Rob and I recently attended parent-teacher conferences at the kids' school. We had already seen the report cards, so we knew the kids were doing well we weren't too worried about what the teacher would say.
My Sally girl had a fantastic report card - one that Rob and I were very proud of - but when I told her that, she just half-smiled and shrugged. That bothered me. Over the past few weeks, I've noticed her saying things like, "M. is really good at math. She always finishes her time tests in time." Or "K. is a great reader. She can read anything."
Now, Sally is one of the most complimentary children I've ever known. She will regularly compliment people with enthusiasm, such as telling our waitress one night, "I just love those earrings! They are so sparkly and they look great on you!" To hear her compliment a classmate is not unusual. What bothered me was that through her compliments she was putting herself down.
Just observing her during homework this year, I can see that she is not a confident student. She assumes she is wrong more often than she assumes she is correct. I think the origins of her feelings are two-fold. She is slower learner and to her slow = not good. Timed math tests are the bane of her existence. If she has trouble reading new words or stumbles over more than one or two, she sighs and says she's not a good reader.

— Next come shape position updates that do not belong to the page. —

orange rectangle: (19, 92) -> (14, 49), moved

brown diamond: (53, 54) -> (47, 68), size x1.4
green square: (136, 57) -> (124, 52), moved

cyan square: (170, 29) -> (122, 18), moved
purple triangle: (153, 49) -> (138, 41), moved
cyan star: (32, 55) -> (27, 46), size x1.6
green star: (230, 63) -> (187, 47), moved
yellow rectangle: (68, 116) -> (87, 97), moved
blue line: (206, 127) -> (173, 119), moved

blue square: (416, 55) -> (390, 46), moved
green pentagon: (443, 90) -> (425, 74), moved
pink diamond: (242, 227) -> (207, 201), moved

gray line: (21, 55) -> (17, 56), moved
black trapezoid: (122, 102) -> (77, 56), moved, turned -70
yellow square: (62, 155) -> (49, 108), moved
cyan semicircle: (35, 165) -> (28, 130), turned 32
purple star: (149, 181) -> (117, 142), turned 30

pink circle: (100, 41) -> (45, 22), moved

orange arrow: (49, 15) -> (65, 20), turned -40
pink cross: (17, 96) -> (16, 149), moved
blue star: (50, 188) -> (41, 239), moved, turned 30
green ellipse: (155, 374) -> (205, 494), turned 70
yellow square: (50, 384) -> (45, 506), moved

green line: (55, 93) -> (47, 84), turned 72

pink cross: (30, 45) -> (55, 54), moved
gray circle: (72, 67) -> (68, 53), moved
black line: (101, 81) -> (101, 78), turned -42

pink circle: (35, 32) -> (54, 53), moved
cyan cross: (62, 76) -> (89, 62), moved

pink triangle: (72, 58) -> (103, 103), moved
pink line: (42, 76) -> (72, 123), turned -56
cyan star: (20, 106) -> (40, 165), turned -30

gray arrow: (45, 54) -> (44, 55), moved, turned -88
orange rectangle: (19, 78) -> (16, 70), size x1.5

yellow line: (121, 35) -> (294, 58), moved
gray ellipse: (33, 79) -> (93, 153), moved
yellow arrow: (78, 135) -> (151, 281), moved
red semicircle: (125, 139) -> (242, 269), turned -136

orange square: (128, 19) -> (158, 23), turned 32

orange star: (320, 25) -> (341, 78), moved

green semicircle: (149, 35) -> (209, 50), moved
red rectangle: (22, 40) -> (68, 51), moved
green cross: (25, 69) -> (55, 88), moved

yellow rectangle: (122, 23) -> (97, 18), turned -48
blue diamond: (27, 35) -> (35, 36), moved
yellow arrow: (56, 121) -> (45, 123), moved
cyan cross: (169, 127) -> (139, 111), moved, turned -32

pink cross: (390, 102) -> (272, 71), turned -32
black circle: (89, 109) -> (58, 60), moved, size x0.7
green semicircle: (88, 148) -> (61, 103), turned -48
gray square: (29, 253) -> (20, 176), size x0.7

The other part of the problem is related to the first: she has an older sister and a younger brother who are extremely fast learners. They both taught themselves to read when they were barely four. They have nearly photographic memories. They make homework look like the easiest thing. Last year, we had to separate Bun from Sally while she did her homework because he would read over her shoulder and answer the questions before she could.
What she doesn't realize is that they are the oddities, not her. She is completely age-appropriate in her learning curve (even slightly ahead in some subjects). We've always let her know we are proud of her hard work and that she should be proud of her work, too. But it's tough to remember that when you are surrounded by siblings whose brains seem to work like computers.

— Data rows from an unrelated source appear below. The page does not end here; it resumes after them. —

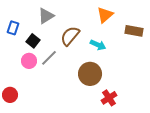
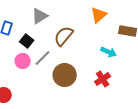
cyan arrow: (98, 45) -> (109, 52), moved
brown circle: (90, 74) -> (65, 75), moved
red cross: (109, 98) -> (103, 79), moved

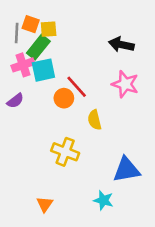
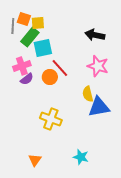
pink cross: (23, 65) -> (22, 66), moved
cyan square: (43, 70) -> (43, 48), moved
purple semicircle: (15, 101) -> (27, 79), moved
yellow semicircle: (95, 120) -> (88, 94), moved
blue triangle: (126, 170) -> (99, 107), moved

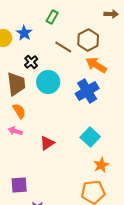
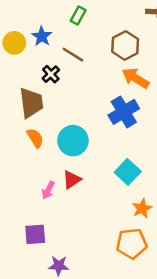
brown line: (63, 47) -> (73, 55), moved
cyan circle: (48, 82) -> (73, 141), moved
pink arrow: (15, 131) -> (48, 190), moved, turned -80

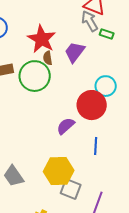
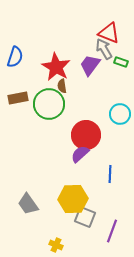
purple trapezoid: (75, 52) -> (90, 65), moved
red circle: (92, 105) -> (86, 135), moved

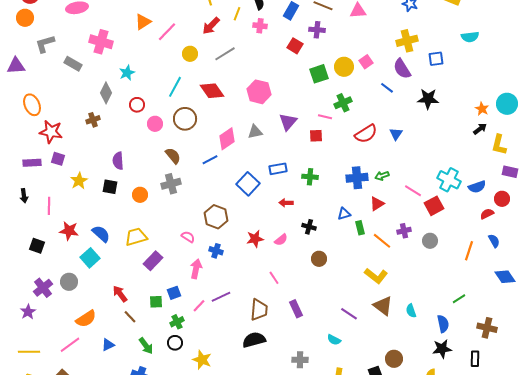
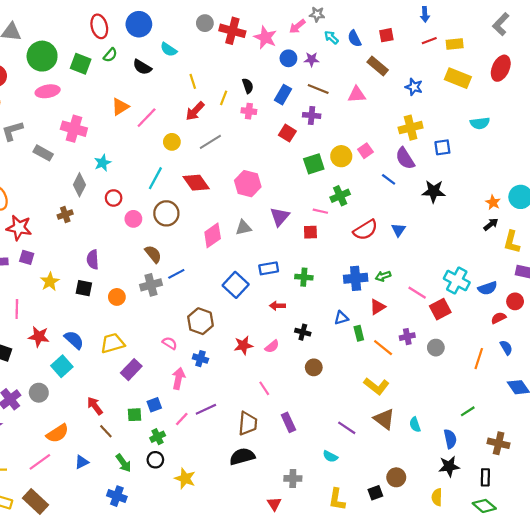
blue line: (210, 160) -> (176, 274), moved

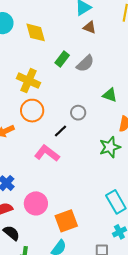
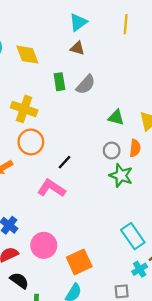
brown triangle: (90, 27) -> (77, 48), moved
green rectangle: (62, 59) -> (59, 82), turned -42
gray circle: (78, 113) -> (112, 151), moved
green star: (110, 147) -> (121, 175), turned -30

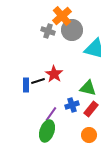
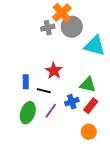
gray cross: (48, 31) -> (48, 28), turned -32
black line: (38, 81) -> (44, 91), moved, turned 32
green ellipse: (47, 131) -> (28, 113), moved

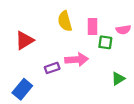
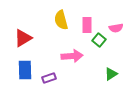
green square: (105, 42) -> (99, 40), turned 32
purple rectangle: (52, 68) -> (49, 78), moved
blue rectangle: (22, 89) -> (25, 70), moved, turned -42

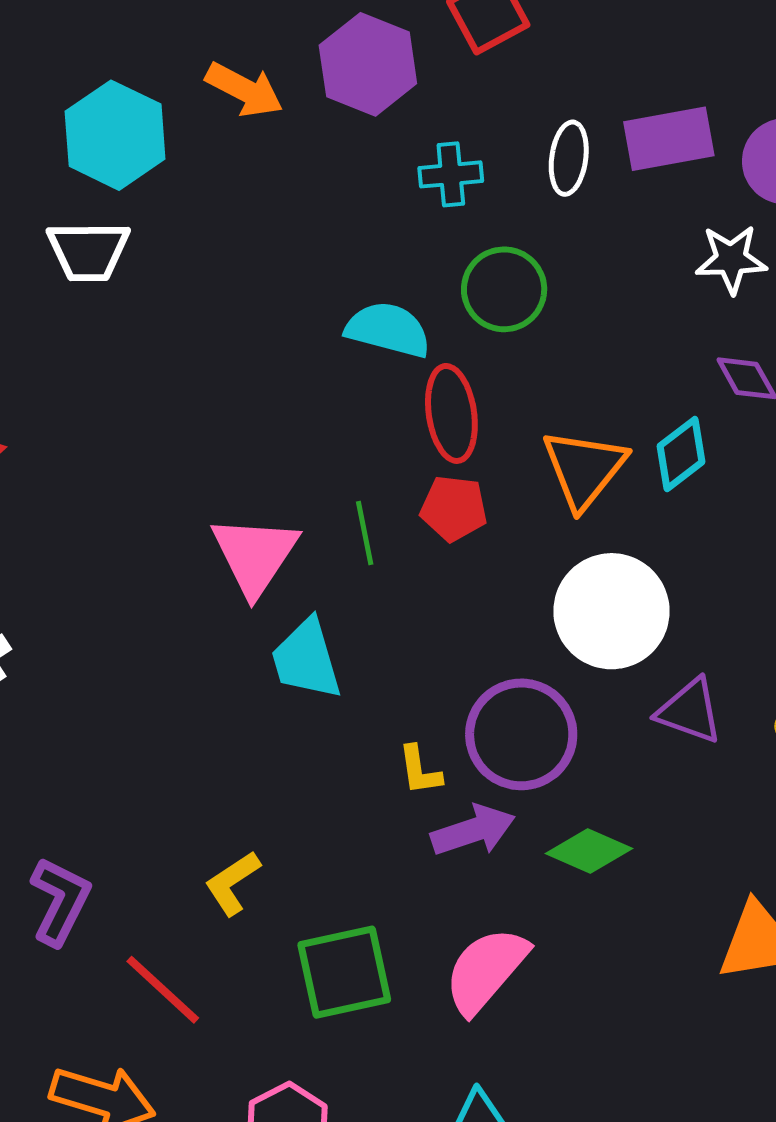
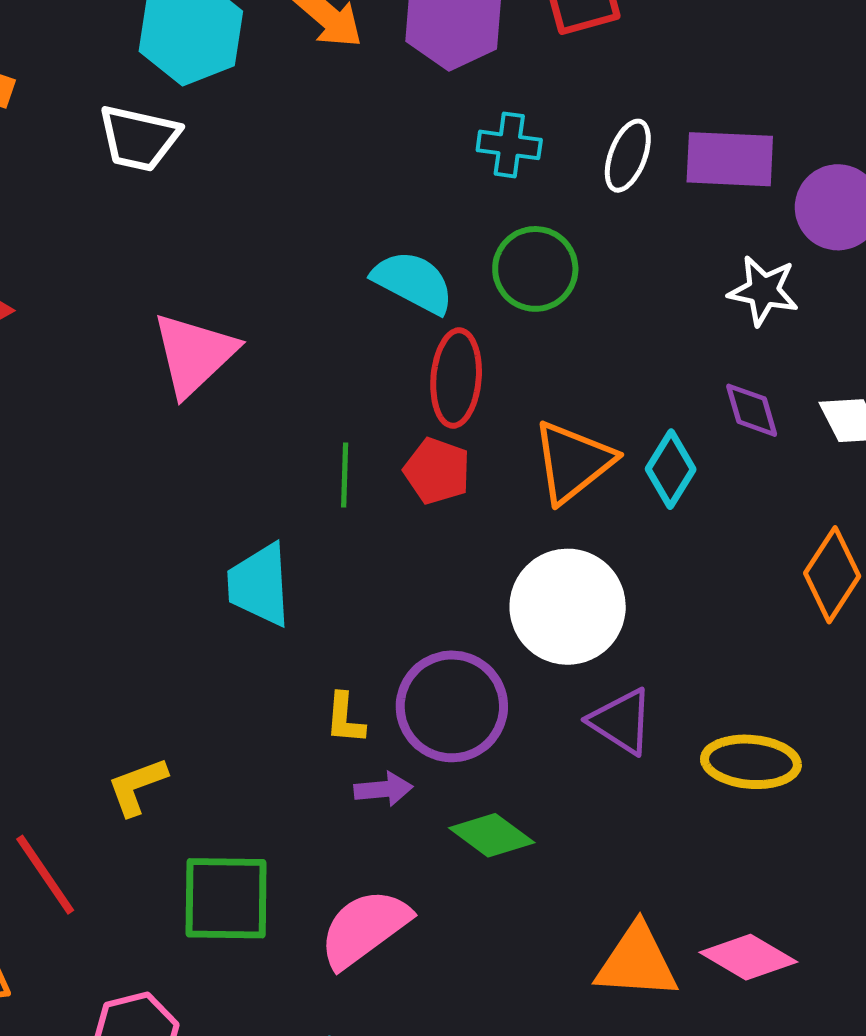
cyan diamond: (681, 454) -> (671, 469), turned -34
pink triangle: (255, 555) -> (194, 354), moved
purple arrow: (473, 830) -> (383, 789), size x0.7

A few days ago, Sally was talking with Rob about talents and gifts. They were mentioning family members and friends and what they thought were their greatest strengths.
When Sally recounted the conversation for me, said that she told Rob that her talent was "talking" because she wasn't very good at other things in school and she didn't know what her gift was. I was ready to do some pep-talking, but she just smiled and said,
"Daddy told me that my talent is talking because I can talk to anybody and make them feel better. He said that I always know the right thing to say to people, and that people always smile after they are done talking to me. He said that is because my real gift is kindness. God made me kind and that comes out in my talking."
And then she skipped away.
Well. Thank you, God, for my husband because he said exactly the right thing to her. And it's all true.
People go out of their way to tell me how much they enjoy talking with Sally and how much happier they feel after speaking with her. The words that are typically used to describe her are sweet, dear, kind, compassionate, tender, nurturing. They say things like "She'd be a great teacher. Or nurse. Or mother."
Sometimes I feel like kindness gets equated with niceness in our culture, but they aren't the same thing. Niceness can be just good manners (which are important, too), but real kindness comes from a wellspring of love for another person. There's a reason why kindness is one of the fruits of the Holy Spirit. It's hard to be truly kind, because that means you've really got to love first.
In a culture that emphasizes performance, achievement, and measurable success, something like kindness gets lost. You can't measure kindness, you can't test for it. You can certainly work at being more kind, but you're on your own there. There's no class in kindness.
Sally's been blessed with it, and people know it. It's why I always find her with her arm around someone, talking or listening. It's why her siblings will listen to her, when they won't listen to anyone else.
Kindness is her gift, and it comes out in her talking. Absolutely.